Connectedness refers to the need to ensure that updated Imagery is available during all phases of the disaster management cycle, including to a context that takes longer-term and interconnected problems into account.
Sub Criteria Connectedness: Availability , Affordability/Sustainability, Real-time Use,

The need to produce images in order to support planning and coordination process of interventions to reach major population groups facing life-threatening suffering wherever they are.
Sub Criteria Coverage: Quality, Accessibility,

Efficiency measures the outputs (Imagery used in planning and coordination) – qualitative and quantitative – achieved as a result of inputs. 
Sub Criteria Efficiency: Quality, Technical Autonomy, Affordability/Sustainability,

Effectiveness measures the extent to which the taking of the images achieves its purpose (support to planning and coordination), or whether this can be expected to happen on the basis of the outputs. Implicit within the criterion of effectiveness is timeliness.
Sub Criteria Effectiveness: Real-time Use, Interpretation, Quality, Availability

Impact looks at the wider effects (influencing decision making processes) of the images taken.
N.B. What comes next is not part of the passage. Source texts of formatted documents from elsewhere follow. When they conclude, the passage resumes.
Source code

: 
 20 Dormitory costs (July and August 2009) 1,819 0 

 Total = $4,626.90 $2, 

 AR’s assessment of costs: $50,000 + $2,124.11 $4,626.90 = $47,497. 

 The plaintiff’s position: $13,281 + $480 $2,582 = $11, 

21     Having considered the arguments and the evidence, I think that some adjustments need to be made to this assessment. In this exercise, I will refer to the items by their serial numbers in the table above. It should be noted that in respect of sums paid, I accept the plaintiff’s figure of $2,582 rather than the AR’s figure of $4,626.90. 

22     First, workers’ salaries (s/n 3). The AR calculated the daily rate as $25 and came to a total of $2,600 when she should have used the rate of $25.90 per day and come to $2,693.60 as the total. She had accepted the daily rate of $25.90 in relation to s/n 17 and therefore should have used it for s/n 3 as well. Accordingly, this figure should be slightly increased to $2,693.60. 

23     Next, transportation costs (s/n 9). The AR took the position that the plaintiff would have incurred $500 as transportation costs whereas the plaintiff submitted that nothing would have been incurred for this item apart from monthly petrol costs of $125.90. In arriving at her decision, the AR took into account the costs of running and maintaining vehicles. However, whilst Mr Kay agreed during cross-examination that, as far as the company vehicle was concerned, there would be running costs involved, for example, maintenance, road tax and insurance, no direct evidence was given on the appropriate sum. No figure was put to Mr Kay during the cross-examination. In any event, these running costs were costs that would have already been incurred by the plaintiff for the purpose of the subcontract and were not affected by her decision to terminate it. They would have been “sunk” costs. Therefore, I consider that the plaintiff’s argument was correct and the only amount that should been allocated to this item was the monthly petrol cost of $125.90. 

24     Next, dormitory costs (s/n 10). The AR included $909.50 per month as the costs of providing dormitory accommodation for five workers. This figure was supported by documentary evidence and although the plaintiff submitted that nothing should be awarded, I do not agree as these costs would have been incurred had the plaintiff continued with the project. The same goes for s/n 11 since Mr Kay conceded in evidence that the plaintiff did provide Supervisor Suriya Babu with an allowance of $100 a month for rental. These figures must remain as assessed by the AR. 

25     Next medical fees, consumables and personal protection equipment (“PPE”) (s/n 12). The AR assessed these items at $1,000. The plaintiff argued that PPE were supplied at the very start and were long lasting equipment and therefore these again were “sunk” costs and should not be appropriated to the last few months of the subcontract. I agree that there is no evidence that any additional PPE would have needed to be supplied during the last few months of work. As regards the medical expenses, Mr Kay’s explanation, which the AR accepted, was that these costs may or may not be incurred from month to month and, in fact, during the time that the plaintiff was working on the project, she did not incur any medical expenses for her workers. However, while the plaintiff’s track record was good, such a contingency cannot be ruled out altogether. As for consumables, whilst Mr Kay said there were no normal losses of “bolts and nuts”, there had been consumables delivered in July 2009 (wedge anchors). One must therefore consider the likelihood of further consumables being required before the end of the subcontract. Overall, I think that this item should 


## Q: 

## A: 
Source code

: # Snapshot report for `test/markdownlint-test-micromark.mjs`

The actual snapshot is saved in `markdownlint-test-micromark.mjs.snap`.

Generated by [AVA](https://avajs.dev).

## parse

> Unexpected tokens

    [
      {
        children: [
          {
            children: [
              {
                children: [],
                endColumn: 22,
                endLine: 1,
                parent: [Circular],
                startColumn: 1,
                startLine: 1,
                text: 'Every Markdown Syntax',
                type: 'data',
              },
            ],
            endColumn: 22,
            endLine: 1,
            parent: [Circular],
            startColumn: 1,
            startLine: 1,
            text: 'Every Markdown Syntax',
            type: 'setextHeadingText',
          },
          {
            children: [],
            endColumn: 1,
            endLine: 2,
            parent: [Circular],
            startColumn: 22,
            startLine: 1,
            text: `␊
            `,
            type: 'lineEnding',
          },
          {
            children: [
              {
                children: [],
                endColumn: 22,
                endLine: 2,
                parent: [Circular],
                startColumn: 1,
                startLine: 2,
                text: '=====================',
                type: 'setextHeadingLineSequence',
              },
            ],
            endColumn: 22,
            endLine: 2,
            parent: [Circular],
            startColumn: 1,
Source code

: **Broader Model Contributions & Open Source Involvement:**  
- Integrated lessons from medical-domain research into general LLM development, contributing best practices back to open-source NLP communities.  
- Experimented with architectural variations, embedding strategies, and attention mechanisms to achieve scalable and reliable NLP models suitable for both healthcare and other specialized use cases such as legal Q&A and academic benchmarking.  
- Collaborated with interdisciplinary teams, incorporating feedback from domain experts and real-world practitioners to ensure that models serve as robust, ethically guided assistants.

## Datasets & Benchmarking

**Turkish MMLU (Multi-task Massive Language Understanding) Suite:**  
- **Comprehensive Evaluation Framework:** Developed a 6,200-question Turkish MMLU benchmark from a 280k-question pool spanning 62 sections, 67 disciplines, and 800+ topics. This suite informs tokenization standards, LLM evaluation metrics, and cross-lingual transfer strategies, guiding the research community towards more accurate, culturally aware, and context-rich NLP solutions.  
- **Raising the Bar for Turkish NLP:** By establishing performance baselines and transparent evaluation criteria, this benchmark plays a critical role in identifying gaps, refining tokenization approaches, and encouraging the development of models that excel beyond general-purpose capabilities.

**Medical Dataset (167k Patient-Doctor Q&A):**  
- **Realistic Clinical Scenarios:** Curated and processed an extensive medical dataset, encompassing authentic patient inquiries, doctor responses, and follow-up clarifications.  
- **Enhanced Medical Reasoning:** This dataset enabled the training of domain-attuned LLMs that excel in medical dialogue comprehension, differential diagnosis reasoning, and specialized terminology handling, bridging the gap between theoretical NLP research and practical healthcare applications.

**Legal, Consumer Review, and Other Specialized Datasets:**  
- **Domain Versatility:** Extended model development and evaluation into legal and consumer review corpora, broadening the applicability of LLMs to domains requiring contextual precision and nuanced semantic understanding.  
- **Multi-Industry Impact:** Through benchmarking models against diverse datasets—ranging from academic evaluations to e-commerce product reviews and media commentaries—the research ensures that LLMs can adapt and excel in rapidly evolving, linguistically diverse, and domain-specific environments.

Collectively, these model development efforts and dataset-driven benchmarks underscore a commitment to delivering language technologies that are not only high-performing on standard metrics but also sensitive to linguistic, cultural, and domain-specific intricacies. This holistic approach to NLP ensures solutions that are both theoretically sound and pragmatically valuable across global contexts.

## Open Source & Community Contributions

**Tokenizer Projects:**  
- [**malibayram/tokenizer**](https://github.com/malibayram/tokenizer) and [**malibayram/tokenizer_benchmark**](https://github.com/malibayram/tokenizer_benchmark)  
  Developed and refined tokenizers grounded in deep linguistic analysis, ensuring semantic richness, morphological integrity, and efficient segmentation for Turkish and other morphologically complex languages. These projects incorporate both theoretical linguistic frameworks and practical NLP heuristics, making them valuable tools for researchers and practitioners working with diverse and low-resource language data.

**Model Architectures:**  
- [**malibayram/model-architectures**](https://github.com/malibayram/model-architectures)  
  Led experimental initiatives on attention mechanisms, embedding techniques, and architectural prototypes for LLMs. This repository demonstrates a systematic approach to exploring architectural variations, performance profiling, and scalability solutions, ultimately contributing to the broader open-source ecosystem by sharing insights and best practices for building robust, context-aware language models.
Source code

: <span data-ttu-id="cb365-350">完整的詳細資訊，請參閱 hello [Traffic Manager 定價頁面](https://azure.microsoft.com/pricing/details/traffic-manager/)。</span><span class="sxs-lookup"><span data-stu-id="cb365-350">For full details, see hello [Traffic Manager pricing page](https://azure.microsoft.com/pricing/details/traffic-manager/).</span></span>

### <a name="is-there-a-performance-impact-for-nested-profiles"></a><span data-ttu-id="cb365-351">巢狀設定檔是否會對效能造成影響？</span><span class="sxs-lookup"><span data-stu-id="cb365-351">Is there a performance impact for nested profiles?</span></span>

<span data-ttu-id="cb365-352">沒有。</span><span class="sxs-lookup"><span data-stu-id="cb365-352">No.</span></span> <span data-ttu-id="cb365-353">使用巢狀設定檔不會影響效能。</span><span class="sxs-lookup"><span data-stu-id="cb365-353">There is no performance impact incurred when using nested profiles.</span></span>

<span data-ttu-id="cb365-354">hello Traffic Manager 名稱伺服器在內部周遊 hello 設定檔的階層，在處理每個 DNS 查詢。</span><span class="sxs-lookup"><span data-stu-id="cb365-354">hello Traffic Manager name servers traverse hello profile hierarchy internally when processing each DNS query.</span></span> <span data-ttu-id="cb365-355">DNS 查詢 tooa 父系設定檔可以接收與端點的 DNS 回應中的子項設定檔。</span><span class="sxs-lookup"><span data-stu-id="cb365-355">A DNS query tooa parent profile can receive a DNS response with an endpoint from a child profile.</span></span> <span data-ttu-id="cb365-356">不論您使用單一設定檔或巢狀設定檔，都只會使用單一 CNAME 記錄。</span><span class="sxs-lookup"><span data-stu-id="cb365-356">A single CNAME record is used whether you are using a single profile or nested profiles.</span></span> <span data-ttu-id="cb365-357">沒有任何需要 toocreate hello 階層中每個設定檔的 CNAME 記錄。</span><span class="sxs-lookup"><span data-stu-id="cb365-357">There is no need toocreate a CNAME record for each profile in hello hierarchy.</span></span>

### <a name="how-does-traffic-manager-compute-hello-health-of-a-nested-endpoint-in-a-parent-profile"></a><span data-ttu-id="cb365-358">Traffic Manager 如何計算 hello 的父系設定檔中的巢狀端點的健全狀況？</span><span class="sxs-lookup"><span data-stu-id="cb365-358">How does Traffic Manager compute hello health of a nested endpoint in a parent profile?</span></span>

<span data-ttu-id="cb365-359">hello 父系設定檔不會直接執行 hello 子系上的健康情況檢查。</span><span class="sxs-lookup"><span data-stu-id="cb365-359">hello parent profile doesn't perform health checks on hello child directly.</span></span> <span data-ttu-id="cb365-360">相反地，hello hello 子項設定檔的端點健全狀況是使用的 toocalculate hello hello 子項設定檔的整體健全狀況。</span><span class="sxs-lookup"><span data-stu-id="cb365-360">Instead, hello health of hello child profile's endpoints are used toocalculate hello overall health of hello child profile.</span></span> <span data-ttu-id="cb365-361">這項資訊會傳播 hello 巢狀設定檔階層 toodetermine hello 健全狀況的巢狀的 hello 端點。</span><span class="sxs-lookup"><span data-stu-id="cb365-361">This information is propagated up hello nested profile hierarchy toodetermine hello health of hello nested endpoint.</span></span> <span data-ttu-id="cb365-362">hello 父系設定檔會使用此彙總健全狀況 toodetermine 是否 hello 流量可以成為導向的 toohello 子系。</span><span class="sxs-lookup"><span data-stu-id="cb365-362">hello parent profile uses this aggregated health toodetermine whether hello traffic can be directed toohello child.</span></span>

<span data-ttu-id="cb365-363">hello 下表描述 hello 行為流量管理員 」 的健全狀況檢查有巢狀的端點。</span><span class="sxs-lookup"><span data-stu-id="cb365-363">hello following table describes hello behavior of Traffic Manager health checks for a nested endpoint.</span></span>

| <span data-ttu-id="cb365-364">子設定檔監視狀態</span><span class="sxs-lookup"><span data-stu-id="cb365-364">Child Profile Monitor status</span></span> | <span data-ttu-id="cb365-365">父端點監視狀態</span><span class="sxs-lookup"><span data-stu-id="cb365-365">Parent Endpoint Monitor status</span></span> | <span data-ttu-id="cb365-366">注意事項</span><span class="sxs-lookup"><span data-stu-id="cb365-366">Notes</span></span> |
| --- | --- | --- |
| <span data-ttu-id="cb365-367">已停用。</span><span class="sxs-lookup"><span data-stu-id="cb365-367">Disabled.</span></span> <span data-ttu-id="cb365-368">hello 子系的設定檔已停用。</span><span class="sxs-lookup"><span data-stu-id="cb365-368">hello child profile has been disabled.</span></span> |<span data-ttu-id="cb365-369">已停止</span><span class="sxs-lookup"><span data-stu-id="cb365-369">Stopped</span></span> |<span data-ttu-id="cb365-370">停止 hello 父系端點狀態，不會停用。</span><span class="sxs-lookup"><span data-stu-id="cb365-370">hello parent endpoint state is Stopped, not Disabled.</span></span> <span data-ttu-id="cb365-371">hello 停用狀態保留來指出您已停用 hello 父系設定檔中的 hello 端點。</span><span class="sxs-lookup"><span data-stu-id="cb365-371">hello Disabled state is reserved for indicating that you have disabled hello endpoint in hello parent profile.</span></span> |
Impacts can be intended and unintended, positive and negative, macro (sector) and micro (household).
Sub Criteria Impact: Quality, Real time Use

Definition of the Sub critera:

User friendliness: User friendliness describes the handling of the device and the outputs (images) to support planning and coordination by a Disaster Management Team on the spot of a disaster zone (On-Site).

Interpretation: Interpretation looks at the possibility to understand the information captured in an image and attribute the correct use of it.

Availability: Availability describes the possibility in which a device or its product is available at all stages of the planning and coordination process and on site of the disaster.

Affordability/Sustainability: Affordability looks at the possibility that device and its product are available to local emergency management teams and that they can maintain the device and equipment.

Real-time Use: Real-time use describes the ability to produce, provide and make an interpretation of images at the same moment.

Technical Autonomy: Technical Autonomy describes the circumstances in which images are captured, delivered and processed independently from human and technical inputs.

Quality: Quality describes resolution of a photo, 3 D impression.

Accessibility: Accessibility describes the geographical range of the image and the autonomous manoeuvrability of the Device.